After exploring the exhibition on Emily Dickinson’s life at the Morgan Library, I was astounded by the effort placed to recreate what could have been Dickinson’s bedroom, as a platform for the pieces presented. I vividly recall the room being arranged in a chronological order. This provided a smooth transition between important moments in her life, allowing us to easily pinpoint her growth through the years. I admit, the room was dimmer than usual and the colors of the wall gave off a soft, gloomy feeling. This gave it a very isolated yet home-like feeling. I believe the setup of the exhibition presented the isolated and anti-social aspect that was often perceived by Dickinson. Yet, once exposed to her writings, as well as her relationships with others, it would highlight the value of her relationships, and show Dickinson’s true colors, which only few people ever got to meet.
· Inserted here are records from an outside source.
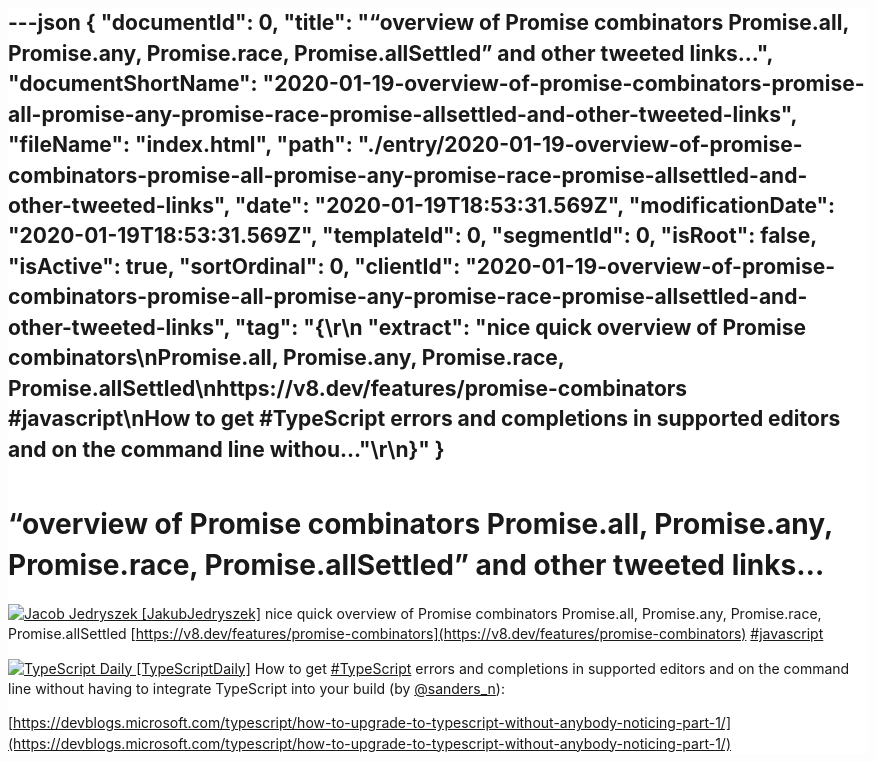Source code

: ---json
{
  "documentId": 0,
  "title": "“overview of Promise combinators Promise.all, Promise.any, Promise.race, Promise.allSettled” and other tweeted links…",
  "documentShortName": "2020-01-19-overview-of-promise-combinators-promise-all-promise-any-promise-race-promise-allsettled-and-other-tweeted-links",
  "fileName": "index.html",
  "path": "./entry/2020-01-19-overview-of-promise-combinators-promise-all-promise-any-promise-race-promise-allsettled-and-other-tweeted-links",
  "date": "2020-01-19T18:53:31.569Z",
  "modificationDate": "2020-01-19T18:53:31.569Z",
  "templateId": 0,
  "segmentId": 0,
  "isRoot": false,
  "isActive": true,
  "sortOrdinal": 0,
  "clientId": "2020-01-19-overview-of-promise-combinators-promise-all-promise-any-promise-race-promise-allsettled-and-other-tweeted-links",
  "tag": "{\r\n  \"extract\": \"nice quick overview of Promise combinators\\nPromise.all, Promise.any, Promise.race, Promise.allSettled\\nhttps://v8.dev/features/promise-combinators #javascript\\nHow to get #TypeScript errors and completions in supported editors and on the command line withou…\"\r\n}"
}
---

# “overview of Promise combinators Promise.all, Promise.any, Promise.race, Promise.allSettled” and other tweeted links…

<div class="tweet" data-status-id="1140088797217976300">

[<img alt="Jacob Jedryszek [JakubJedryszek]" src="https://songhay.blob.core.windows.net:443/shared-social-twitter/JakubJedryszek.jpg" />](http://www.jj09.net/)
nice quick overview of Promise combinators
Promise.all, Promise.any, Promise.race, Promise.allSettled
[https://v8.dev/features/promise-combinators](https://v8.dev/features/promise-combinators) [#javascript](https://twitter.com/search?q='%23javascript')

</div>
<div class="tweet" data-status-id="1141692935773274100">

[<img alt="TypeScript Daily [TypeScriptDaily]" src="https://songhay.blob.core.windows.net:443/shared-social-twitter/TypeScriptDaily.jpg" />](https://www.typescript-weekly.com/)
How to get [#TypeScript](https://twitter.com/search?q='%23TypeScript') errors and completions in supported editors and on the command line without having to integrate TypeScript into your build (by [@sanders_n](https://twitter.com/@sanders_n)):

[https://devblogs.microsoft.com/typescript/how-to-upgrade-to-typescript-without-anybody-noticing-part-1/](https://devblogs.microsoft.com/typescript/how-to-upgrade-to-typescript-without-anybody-noticing-part-1/)

</div>
<div class="tweet" data-status-id="1143622573512515600">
Throughout most of the exhibition there was a large focus on Dickinson’s poetry, and a constant emphasis on the progress of her writings. Dickenson, as the tour guide mentioned, wrote 1,789 pieces, while only 12 were published. It surprised me that 7 of those pieces were done without consent and were rather fixed before they were published. I can only imagine how difficult it must have been to write when her own mentor, Higginson, was not completely supportive, and as the tour guide mentioned, was one of the reasons she had refrained from publishing.

Overall, the exhibition provides first hand insight on Dickinson’s life through her written work and relationships while recreating a similar  environment where she invested most of her time in. It was a very interesting and warming experience to experience a gist of her life and learn of the the value in each of her pieces as a woman poet.